Adult Depression
Michael R. Gallagher, B.S.
Graduate Student
Mississippi State University
Starkville, Mississippi
Amanda C. Collins, M.S.
Graduate Student
Mississippi State University
Starkville, Mississippi
E. Samuel Winer, Ph.D.
Associate Professor
The New School for Social Research
New York, New York
Reward Devaluation Theory (RDT; Winer & Salem, 2016) posits that individuals learn to avoid prospectively rewarding stimuli due to past pairings of positivity with negative outcomes. Self-report measures exist which operationalize the biases outlined in RDT. Fear of happiness is a construct which involves feelings of uneasiness and anticipatory avoidance of happiness, due to fears that happiness will be replaced by negative outcomes. Gilbert et al. (2012) and Joshanloo (2013) have created fear of happiness scales (FHS), which quantify this maladaptive thought pattern. Additionally, the Response to Positive Affect Scale (RPA; Feldman et al., 2008), contains a dampening subscale, which measures the extent to which individuals downplay or destroy positive emotions. This concept is similar to fearing happiness, but is a responsive strategy. Given the apparent overlap between these measures, we examined the dynamic relationship between individual items of these measures, as well as the extent to which these items clustered into their parent measures.

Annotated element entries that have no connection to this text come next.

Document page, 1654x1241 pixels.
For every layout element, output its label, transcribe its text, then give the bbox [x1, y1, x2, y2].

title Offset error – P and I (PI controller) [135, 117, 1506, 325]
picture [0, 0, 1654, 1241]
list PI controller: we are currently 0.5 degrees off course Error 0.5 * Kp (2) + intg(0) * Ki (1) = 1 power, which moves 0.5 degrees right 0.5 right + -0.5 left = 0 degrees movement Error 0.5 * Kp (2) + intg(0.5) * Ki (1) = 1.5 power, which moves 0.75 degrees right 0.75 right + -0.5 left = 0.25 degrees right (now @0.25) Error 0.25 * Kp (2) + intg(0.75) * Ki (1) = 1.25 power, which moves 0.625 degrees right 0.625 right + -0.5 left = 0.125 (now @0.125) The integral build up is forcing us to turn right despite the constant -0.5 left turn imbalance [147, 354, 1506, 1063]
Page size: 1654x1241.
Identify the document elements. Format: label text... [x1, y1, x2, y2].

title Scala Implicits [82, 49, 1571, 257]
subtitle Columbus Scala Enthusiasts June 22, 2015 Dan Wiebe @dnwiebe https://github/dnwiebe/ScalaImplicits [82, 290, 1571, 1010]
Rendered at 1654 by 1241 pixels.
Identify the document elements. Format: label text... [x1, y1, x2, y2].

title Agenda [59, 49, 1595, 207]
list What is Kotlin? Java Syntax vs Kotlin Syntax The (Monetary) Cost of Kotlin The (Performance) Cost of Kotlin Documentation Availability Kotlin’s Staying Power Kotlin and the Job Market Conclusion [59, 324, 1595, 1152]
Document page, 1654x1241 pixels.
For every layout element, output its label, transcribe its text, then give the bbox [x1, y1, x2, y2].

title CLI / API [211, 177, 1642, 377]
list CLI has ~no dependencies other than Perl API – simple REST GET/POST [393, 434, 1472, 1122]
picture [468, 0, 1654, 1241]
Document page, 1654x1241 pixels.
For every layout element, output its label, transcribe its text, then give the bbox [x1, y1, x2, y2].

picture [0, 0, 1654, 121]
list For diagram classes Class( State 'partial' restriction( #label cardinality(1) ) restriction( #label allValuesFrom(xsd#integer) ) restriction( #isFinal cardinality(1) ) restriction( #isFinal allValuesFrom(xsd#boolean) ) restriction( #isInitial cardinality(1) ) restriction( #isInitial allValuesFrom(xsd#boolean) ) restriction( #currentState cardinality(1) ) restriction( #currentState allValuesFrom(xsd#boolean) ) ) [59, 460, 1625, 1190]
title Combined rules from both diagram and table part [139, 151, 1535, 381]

Participants (N = 759) completed the Gilbert and Joshanloo FHS, as well as the RPA. Network analysis was utilized to examine the dynamic interaction among items of the three measures (Borsboom & Cramer, 2013). Additionally, a community analysis was employed to examine which items were highly intercorrelated and thus, clustered together. Bridge symptoms were assessed, which are nodes that are important for connecting the communities that emerge. The data analytic plan was pre-registered via AsPredicted.org (#71150) before conducting analyses.
After combining for redundant nodes, PCA.last.wrong (expected influence = 1.05), cheerful (expected influence = 1.24), and never_last (expected influence = 1.20) emerged as the nodes with the highest expected influence in the network. These items revolve around the idea that good feelings do not last and are usually followed by bad outcomes. The community analysis revealed that items largely clustered into their parent measures. Four communities emerged: an RPA and Joshnaloo FHS community, as well as two distinct Gilbert FHS communities. The FHS_deserve and frightened items were the only items from the Gilbert FHS to form a separate community. These items, which reflect feeling undeserving of happiness (FHS_deserve) and a fear of allowing oneself to become happy (frightened) also emerged as the strongest bridge symptoms, suggesting a strong influence in the connections across communities.
The three most influential nodes in the network revolve around worry that things will go wrong or happiness will not last (PCA.last.wrong), being cheerful leads to bad outcomes (cheerful), and that good feelings never last (never_last), which are all theoretically related to RDT. It appears that due to a fear that negativity follows happiness, strategies regarding the anticipatory avoidance and responsive dampening of happiness are employed. Given the strong influence of these items, these biases may be good targets for positive affect interventions, which attempt to upregulate the positive valence system (Craske et al., 2016).